Baghdad: Negotiations to keep US troops in
Iraq came under new strain on Friday in the wake of WikiLeaks`
release of a UN letter alleging that an Iraqi family was
handcuffed and shot in the head in a 2006 raid by American
forces, not accidentally killed in an airstrike.
Iraq`s government said today it will investigate the new
allegations. And some officials said that the document was
reason enough for Iraq to force the American military to leave
instead of signing a deal allowing troops to stay beyond a
year-end departure deadline.
On March 15, 2006, US troops searching for an al-Qaida
cell converged on a house in Ishaqi, about 50 miles (80
kilometers) north of Baghdad. The US military said the troops
were hit by gunfire from inside the house, and called in an
airstrike after a gun battle, destroying the house.
Twelve days later, UN investigator Philip Alston sent a
letter to US.officials saying autopsies by the morgue at
nearby Tikrit Hospital had "revealed that all corpses were
shot in the head and handcuffed." Alston provided no details
about the source of his information.
Images taken by an AP photographer shortly after the raid
in Ishaqi showed the bodies of at least two men and three
children, none in handcuffs, laid out in blankets outside the
house. Footage shot by an AP Television News cameraman at the
time showed at least five children dead. At least one adult
male and four of the children had deep wounds to the head that
could have been caused by bullets or shrapnel. One child had
an obvious entry wound to the side. The interiors of the walls
left standing were pocked with bullet holes.

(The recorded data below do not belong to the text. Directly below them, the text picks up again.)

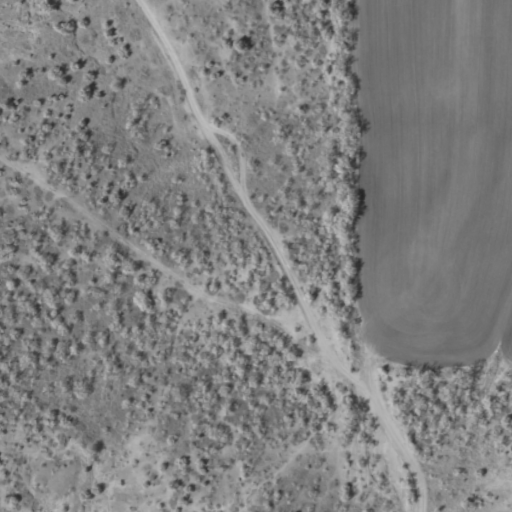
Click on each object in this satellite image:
road: (394, 463)
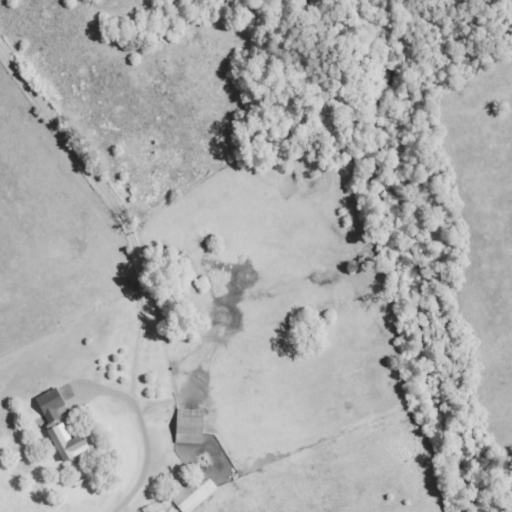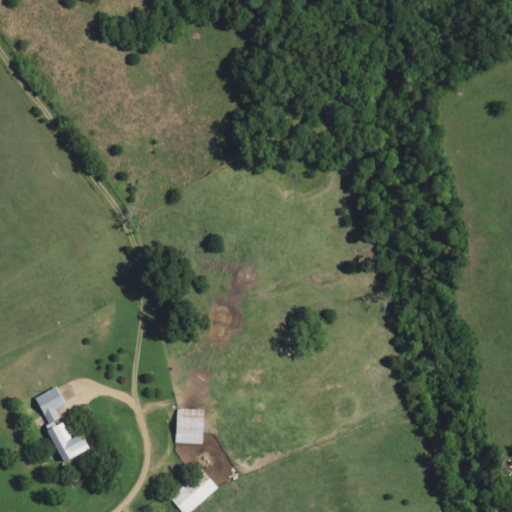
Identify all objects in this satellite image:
road: (147, 252)
building: (61, 425)
building: (193, 426)
building: (197, 492)
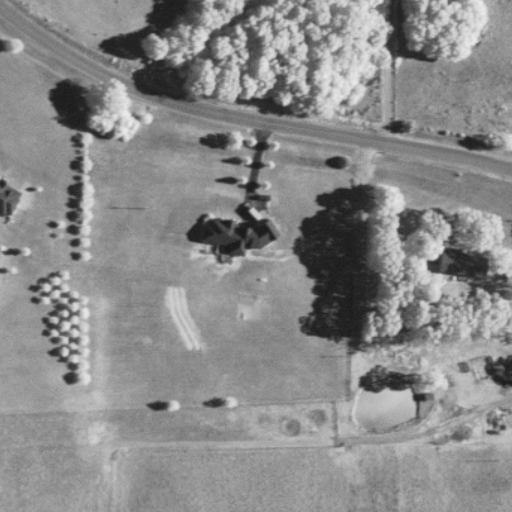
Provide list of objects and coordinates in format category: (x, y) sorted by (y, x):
road: (244, 118)
road: (373, 146)
road: (251, 169)
building: (6, 199)
building: (233, 235)
building: (454, 265)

The US military investigated the incident and said on
June 2, 2006 that, while as many as nine civilians may have
been killed, the commander had followed the rules of
engagement, and Iraqi allegations that the family was executed
The issue moved back into the public eye in Iraq and
around the world this week as media including McClatchy
Newspapers published reports on Alston`s cable, which was
released by the anti-secrecy website this summer in a trove of
confidential US government documents, many of them classified.